One thing I have wanted for a while is to be able to write essays or posts, which are mainly images grouped together, but with some explanatory text around them, to explain what I was aiming for when I shot them. You may think ‘isn’t that what you do on this blog?’, but in my mind, the balance between words and images is different in each case. On this blog, I use images to illustrate my words, with the main emphasis on the writing. On the photoblog, I intend the words to expand on the images, with the main emphasis on the images.

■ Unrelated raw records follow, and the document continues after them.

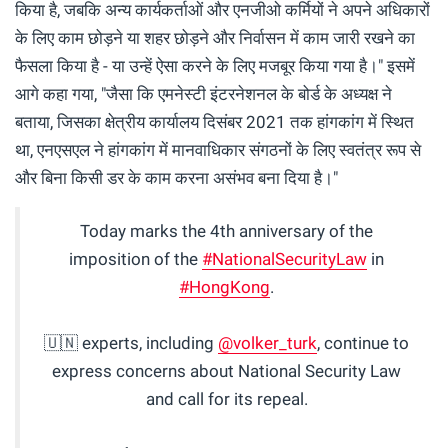
किया है, जबकि अन्य कार्यकर्ताओं और एनजीओ कर्मियों ने अपने अधिकारों
के लिए काम छोड़ने या शहर छोड़ने और निर्वासन में काम जारी रखने का
फैसला किया है - या उन्हें ऐसा करने के लिए मजबूर किया गया है।" इसमें
आगे कहा गया, "जैसा कि एमनेस्टी इंटरनेशनल के बोर्ड के अध्यक्ष ने
बताया, जिसका क्षेत्रीय कार्यालय दिसंबर 2021 तक हांगकांग में स्थित
था, एनएसएल ने हांगकांग में मानवाधिकार संगठनों के लिए स्वतंत्र रूप से
और बिना किसी डर के काम करना असंभव बना दिया है।"
Today marks the 4th anniversary of the
imposition of the
#NationalSecurityLaw
in
#HongKong
.
🇺🇳 experts, including
@volker_turk
, continue to
express concerns about National Security Law
and call for its repeal.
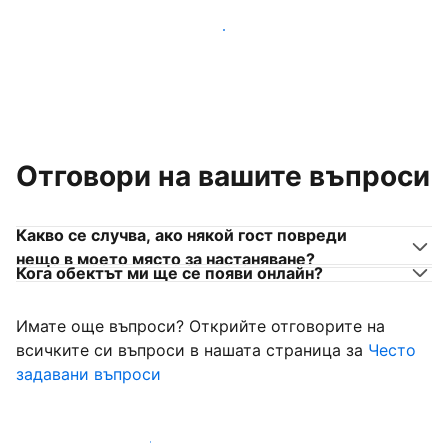
Присъединете се към собственици на места за
настаняване като вас
Отговори на вашите въпроси
Какво се случва, ако някой гост повреди
нещо в моето място за настаняване?
Кога обектът ми ще се появи онлайн?
Имате още въпроси? Открийте отговорите на
всичките си въпроси в нашата страница за
Често
задавани въпроси
Започнете да приемате гости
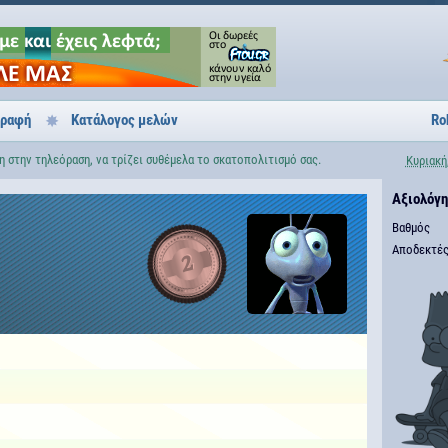
γραφή
Κατάλογος μελών
Ro
 στην τηλεόραση, να τρίζει συθέμελα το σκατοπολιτισμό σας.
Κυριακή
Αξιολόγ
Βαθμός
Αποδεκτές
2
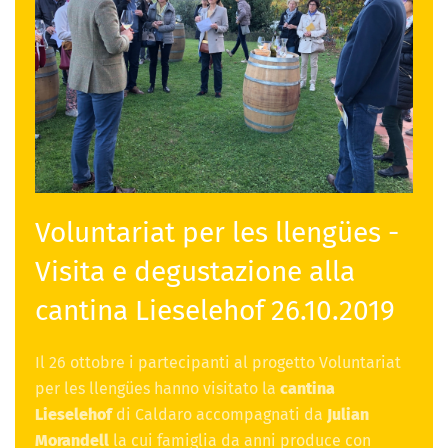
Voluntariat per les llengües -
Visita e degustazione alla
cantina Lieselehof 26.10.2019
Il 26 ottobre i partecipanti al progetto Voluntariat
per les llengües hanno visitato la
cantina
Lieselehof
di Caldaro accompagnati da
Julian
Morandell
la cui famiglia da anni produce con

The whole process goes like this:

  1. I process my photos in Capture One Pro, exporting my selected images to a folder on my desktop, embedding EXIF data in each image, and naming and sizing the image files using Capture One’s Process Recipes.
  2. I run my photo2hugo.py script on the images (the source and destination folders are defined in a config file), which creates a Hugo content file for each image, writing the EXIF metadata to the YAML metadata block at the top. When the script runs, it asks for an album, so if you export files in thematic groups, you can assign them to albums at the same time. At the moment, I need to create the album metadata manually, to set the description and cover image.
  3. Once the Hugo files are created, I optimise the image files (stripping out the EXIF data, optimising the JPG file, and so on), then upload them to my AWS bucket.
  4. I then run hugo server locally and check everything is as I want it, editing the files if needed, and then commit and push the changes to GitHub, which triggers a Netlify build.

It’s a work in progress. Most things are how I want them, but I need to tweak the stylesheet a bit to optimise the presentation for different sizes of screen. However, I have been very pleased with a new CSS framework I came across: Tachyons. It’s a bit of an odd framework at first glance. Instead of doing what other frameworks like Bootstrap do, and defining holistic styles for buttons, headings, tables and so on, it provides atomic classes to control each aspect of an element. For example, the class mr-3 applies a 1rem right margin. This seems bizarre and very repetitive if you are used to the usual way of either writing CSS or using a CSS framework, but it is incredibly easy to get the result you want, without having to deal with mind-bending problems created by the CSS cascade. I’m quite a convert!

I will also investigate adding static comments using Staticman, but I haven’t yet got my head around how to do that. I do know that I want to ditch Disqus though, which is getting increasingly intrusive, and injecting ads and pushing all sorts of other unwanted stuff on to users. If I get Staticman working on the photoblog, I will steel myself for the task of converting existing Disqus comments on this site to the correct format, and then switch to that here.